Horizon also tackles the sustainable goals of the United Nations (UN), such as poverty, food, energy, and education, among others.

It generates advanced knowledge and technology, leading to job creation, economic growth, and industrial competitiveness.

High cost of UK visa fees and strict EU visa rules considered barriers

In October 2023, the British government increased UK work and visit visa fees by 15 percent.

The government also raised family visas, settlement, and citizenship by 20 percent and student visas by 35 percent.

In February 2024, the National Health Service (NHS) immigration health surcharge is also up by 66 percent, from £624 to £1,035 a year.

The Royal Society, or the UK National Academy of Sciences, has criticized high visa fees for international researchers.

It cited “upfront visa costs up to 10 times higher than the average fees of other leading science nations.”

Campaign for Science and Engineering, an independent advocate for science and engineering in the UK, says upfront costs have increased by 57.3 percent.

Their calculations show that for researchers coming to the UK on a five-year Global Talent visa, the cost jumped from £3,743 to £5,890.

The Global Talent visa is a UK work visa for talented individuals in academia, arts and culture, and digital technology.

On the other hand, UK citizens’ work privileges differ across EU member states, with some requiring a residence permit even for paid lectures.

Several EU member states have requested the removal of the immigration health surcharge, according to officials familiar with internal discussions.

Other member states suggested having a comprehensive mobility agreement with the UK for the research and development sector.
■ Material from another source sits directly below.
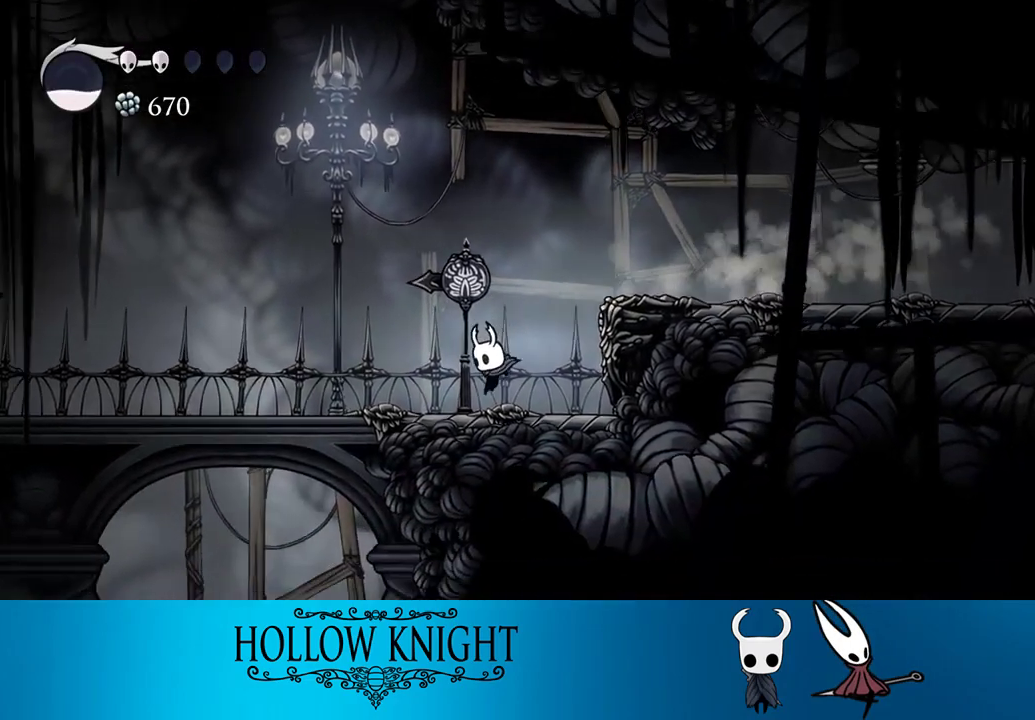
{"buttons": ["L2"], "events": [[67, "L2", "down"], [200, "DPAD_LEFT", "up"]]}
Both proposals aim to ease the movement of scientists and promote collaboration between the EU and the UK.

Scientists and researchers urged to take advantage of Horizon

Amid the issues of visa rules, costs, and health surcharge fees, UK and EU leaders encourage scientists, researchers, and other talents to apply.

“My message to British researchers and innovative businesses is simple and clear: Apply!” Ivanova said in a statement.

She highlighted that many individuals have collaborated with European partners to advance science, academic careers, and businesses.

The EU commissioner added, “I look forward to seeing many more UK beneficiaries in the Horizon Europe program in the years to come.”

British Minister for Science Donelan joined Ivanova in promoting Horizon, adding that it has opened up a world of opportunity for researchers.

“We are determined to do all we can together with our European colleagues to seize this moment and all it could do to help our brightest minds deliver jobs, growth, and breakthroughs that will make life better for us all,” Donelan said.

UK firms that benefited from Horizon funding include Nova Innovation (£17 million for tidal energy) and The Floow (£3 million for road safety research).